[Python-Dev] PEP 380 (yield from a subgenerator) comments

Fri Mar 27 18:04:18 CET 2009

At 03:28 AM 3/27/2009 -0400, Scott Dial wrote:
>P.J. Eby wrote:
> > One remaining quirk or missing piece: ISTM there needs to be a way to
> > extract the return value without using a yield-from statement.  I mean,
> > you could write a utility function like:
> >
> >    def unyield(geniter):
> >        try:
> >            while 1: geniter.next()
> >        except GeneratorReturn as v:
> >            return v.value
>
>My first thought was to ask why it was not equivalent to say:
>
>     x = yield g
>     x = yield from g
>
>This would seem like a more obvious lack of parallelism to pick on wrt.
>return values.

Because yield-from means you're "inlining" the generator, such that 
sends go into that generator, rather than into the current generator.

>This unyield() operation seems contrived. Never before have you been
>able to write a generator that returns a value, why would these suddenly
>become common practice? The only place a return value seems useful is
>when refactoring a generator and you need to mend having loss of a
>shared scope. What other use is there for a return value?

The use case which these things are being proposed for is to replace 
most of the stack-management code that's currently needed for 
coroutine trampolines.  In such a case, you're likely using 
generators to perform long-running asynchronous operations, or else 
coroutines where two functions are co-operating to produce a result, 
each with its own control flow.

For example, you might have a generator that yields socket objects to 
wait for them to be ready to read or write, then returns a line of 
text read from the socket.  You would unyield this if you wanted to 
write top-level code that was *not* also such a task.  Similarly, you 
might write coroutines where one reads data from a file and sends it 
to a parser, and then the parser sends data back to a main program.

In either case, an unyield would either be the synchronous top-level 
loop of the program, or part of the top-level code.  Either you need 
to get the finished top-level object from your parser at the end of 
its operation, or you are waiting for all your asynchronous I/O tasks 
to complete.

>It would seem unfortunate for it to be considered a runtime error since
>this would prevent sharing a generator amongst "yield from" and
>non-"yield from" use cases.

Has anyone shown a use case for doing so?  I might be biased due to 
previous experience with these things, but I don't see how you write 
a function where both the yielded values *and* the return value are 
useful...  and if you did, you'd still need some sort of unyield operation.
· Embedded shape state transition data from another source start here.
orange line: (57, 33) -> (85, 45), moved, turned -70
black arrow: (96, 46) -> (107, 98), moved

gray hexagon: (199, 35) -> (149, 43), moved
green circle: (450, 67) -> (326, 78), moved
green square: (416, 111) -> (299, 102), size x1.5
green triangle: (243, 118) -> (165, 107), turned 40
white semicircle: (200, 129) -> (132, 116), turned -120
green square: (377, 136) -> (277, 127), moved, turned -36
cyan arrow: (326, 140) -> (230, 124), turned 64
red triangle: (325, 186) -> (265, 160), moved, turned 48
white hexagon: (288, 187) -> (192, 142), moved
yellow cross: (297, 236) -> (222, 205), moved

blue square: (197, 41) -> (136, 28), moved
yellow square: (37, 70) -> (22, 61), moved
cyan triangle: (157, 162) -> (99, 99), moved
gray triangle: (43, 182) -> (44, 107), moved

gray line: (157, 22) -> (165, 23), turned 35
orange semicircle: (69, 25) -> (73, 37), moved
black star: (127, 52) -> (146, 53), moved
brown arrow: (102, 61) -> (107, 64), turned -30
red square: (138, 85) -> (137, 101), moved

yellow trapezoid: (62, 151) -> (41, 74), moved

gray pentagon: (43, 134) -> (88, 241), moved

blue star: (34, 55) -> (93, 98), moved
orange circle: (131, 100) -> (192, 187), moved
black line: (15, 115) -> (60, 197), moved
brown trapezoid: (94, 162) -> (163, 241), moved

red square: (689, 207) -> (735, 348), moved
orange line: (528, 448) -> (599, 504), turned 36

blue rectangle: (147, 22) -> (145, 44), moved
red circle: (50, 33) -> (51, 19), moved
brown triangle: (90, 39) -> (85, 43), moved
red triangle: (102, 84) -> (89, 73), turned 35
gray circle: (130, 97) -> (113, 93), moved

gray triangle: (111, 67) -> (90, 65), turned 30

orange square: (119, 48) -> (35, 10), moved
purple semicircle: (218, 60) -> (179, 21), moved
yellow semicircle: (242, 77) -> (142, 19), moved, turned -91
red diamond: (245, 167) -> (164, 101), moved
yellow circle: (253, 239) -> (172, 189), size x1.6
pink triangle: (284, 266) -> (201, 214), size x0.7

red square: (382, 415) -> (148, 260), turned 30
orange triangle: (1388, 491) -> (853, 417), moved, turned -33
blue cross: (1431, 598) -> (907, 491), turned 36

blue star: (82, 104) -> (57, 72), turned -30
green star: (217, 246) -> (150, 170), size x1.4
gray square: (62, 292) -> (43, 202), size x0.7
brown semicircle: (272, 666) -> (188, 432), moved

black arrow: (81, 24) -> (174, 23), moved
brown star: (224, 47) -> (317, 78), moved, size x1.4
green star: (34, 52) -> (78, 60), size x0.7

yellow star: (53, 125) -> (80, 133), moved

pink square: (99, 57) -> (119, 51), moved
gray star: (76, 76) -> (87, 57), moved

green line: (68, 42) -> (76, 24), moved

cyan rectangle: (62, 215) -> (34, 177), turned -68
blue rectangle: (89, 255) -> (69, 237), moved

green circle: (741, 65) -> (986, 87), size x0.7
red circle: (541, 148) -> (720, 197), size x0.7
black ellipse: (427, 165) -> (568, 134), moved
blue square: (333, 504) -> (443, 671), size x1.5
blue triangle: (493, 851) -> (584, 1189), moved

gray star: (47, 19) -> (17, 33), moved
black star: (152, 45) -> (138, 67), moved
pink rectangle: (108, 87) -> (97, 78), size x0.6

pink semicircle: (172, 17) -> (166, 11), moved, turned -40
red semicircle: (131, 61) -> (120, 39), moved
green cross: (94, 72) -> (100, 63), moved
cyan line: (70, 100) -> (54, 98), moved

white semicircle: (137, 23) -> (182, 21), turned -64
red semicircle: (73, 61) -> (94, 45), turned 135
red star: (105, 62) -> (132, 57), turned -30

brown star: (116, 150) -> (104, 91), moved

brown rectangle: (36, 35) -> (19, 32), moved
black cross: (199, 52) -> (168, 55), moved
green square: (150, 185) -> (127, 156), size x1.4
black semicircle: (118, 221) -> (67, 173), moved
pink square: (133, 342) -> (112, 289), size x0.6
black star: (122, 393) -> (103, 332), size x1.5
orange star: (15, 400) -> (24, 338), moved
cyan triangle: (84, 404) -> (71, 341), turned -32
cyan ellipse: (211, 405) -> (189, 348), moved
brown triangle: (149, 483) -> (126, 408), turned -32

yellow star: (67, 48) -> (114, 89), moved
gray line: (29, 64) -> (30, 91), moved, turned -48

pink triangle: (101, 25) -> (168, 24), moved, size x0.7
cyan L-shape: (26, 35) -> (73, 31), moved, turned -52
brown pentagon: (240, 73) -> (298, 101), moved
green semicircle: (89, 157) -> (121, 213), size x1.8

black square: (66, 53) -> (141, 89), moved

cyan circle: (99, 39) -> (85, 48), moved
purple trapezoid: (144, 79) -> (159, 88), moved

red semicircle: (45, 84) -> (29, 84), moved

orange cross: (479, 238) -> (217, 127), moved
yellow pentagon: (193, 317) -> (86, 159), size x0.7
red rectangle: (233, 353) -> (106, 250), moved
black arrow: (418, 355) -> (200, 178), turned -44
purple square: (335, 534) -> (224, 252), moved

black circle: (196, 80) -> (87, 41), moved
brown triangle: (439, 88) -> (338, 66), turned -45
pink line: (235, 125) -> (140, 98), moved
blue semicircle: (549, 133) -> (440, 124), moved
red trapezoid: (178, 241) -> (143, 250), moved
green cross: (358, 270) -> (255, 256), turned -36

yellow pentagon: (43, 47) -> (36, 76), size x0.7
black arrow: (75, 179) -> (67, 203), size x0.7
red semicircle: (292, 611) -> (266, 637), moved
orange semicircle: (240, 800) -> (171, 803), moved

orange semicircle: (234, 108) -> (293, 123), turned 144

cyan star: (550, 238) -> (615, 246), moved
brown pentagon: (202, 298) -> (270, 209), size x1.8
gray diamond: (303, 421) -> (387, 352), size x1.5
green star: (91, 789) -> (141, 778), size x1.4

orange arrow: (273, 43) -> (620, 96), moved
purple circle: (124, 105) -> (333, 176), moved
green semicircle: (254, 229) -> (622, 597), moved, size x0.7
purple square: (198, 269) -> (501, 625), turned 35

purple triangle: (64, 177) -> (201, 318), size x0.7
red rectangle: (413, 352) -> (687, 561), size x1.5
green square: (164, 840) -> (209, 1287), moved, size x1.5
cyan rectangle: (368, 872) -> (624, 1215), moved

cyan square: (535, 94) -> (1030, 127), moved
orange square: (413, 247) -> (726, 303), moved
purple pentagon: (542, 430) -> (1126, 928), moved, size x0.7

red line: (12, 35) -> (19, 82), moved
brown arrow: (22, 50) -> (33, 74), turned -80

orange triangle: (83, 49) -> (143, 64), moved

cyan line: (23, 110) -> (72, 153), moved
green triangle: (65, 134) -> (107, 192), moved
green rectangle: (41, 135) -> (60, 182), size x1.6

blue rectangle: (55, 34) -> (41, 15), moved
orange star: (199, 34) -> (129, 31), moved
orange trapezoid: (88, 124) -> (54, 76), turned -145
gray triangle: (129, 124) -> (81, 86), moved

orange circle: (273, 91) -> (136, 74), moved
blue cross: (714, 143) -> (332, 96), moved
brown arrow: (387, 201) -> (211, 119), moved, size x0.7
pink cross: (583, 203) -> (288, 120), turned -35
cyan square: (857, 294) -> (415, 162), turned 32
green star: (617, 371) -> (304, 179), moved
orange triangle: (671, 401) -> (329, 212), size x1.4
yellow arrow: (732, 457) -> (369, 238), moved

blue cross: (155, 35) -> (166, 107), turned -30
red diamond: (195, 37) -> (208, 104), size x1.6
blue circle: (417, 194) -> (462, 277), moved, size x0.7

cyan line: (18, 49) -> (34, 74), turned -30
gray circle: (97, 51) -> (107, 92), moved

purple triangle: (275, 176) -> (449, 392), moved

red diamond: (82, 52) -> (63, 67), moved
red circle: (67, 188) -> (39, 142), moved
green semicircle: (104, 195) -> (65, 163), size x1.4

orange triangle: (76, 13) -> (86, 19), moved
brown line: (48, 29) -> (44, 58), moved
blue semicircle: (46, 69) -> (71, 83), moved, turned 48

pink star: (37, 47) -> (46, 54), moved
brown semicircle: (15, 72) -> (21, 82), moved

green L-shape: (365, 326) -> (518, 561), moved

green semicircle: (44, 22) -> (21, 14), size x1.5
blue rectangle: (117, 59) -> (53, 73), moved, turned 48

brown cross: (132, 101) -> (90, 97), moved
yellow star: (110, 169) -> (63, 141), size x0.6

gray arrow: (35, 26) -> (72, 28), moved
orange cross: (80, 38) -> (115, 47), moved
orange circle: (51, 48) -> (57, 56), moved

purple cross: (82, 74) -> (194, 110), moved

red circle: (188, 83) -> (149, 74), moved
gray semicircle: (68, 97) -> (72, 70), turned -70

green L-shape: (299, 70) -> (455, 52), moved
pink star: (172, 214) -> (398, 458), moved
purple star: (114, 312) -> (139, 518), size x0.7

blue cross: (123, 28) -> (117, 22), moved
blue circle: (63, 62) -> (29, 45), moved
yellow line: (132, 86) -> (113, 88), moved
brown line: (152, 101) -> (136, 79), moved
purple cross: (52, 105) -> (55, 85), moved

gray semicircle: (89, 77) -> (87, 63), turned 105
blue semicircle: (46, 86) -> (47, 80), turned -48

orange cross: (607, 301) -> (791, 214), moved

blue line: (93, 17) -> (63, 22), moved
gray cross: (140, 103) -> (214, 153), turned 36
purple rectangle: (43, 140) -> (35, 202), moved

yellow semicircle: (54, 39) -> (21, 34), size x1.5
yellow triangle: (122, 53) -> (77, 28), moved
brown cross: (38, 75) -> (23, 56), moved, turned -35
Notice that in both the I/O and coroutine use cases, the point of 
yielding is primarily *to allow other code to execute*, and possibly 
pass a value back IN to the generator.  The values passed *out* by 
the generator are usually either ignored, an indicator of what the 
generator wants to be passed back in, or what sort of event it is 
waiting for before it's to be resumed.

In other words, they're usually not data -- they're just something 
that gets looped over as the task progresses.

>As Greg has said a number of times, we allow functions to return values
>with them silently being ignored all the time.

Sure.  But right now, the return value of a generator function *is 
the generator*.  And you're free to ignore that, sure.

But this is a "second" return value that only goes to a special place 
with special syntax -- without that syntax, you can't access it.

But in the use cases where you'd actually want to make such a 
function return a value to begin with, it's because that value is the 
value you *really* want from the function -- the only reason it's a 
generator is because it needs to be paused and resumed along the way 
to getting that return value.

If you're writing a function that yields values for other than 
control flow reasons, it's probably a bad idea for it to also have a 
"return" value....  because then you'd need an unyield operation to 
get at the data.

And it seems to me that people are saying, "but that's no problem, 
I'll just use yield-from to get the value".  But that doesn't *work*, 
because it turns the function where you use it into another generator!

The generators have to *stop* somewhere, in order for you to *use* 
their return values -- which makes the return feature ONLY relevant 
to co-routine use cases -- i.e., places where you have trampolines or 
a top-level loop to handle the yields...

And conversely, if you *have* such a generator, its real return value 
is the special return value, so you're not going to be able to use it 
outside the coroutine structure...  so "ignoring its return value" 
doesn't make any sense.  You'd have to write a loop over the 
generator, *just to ignore the value*...  which once again is why 
you'd want an unyield operator of some kind.

That's why special return values should be special: you have to 
handle them differently in order to receive that return value... and 
it's monumentally confusing to look at a function with a normal 
'return' that never actually "returns" that value.

A lot of the emails that have been written about this are failing to 
understand the effects of the control-flow proposed by the 
PEP.   IMO, this should be taken as evidence that using a plain 
"return" statement is in fact confusing, *even to Python-Dev 
participants who have read the PEP*.

We would be much better off with something like "yield return X" or 
"return from yield with X", as it would highlight this 
otherwise-obscure and "magical" difference in control flow.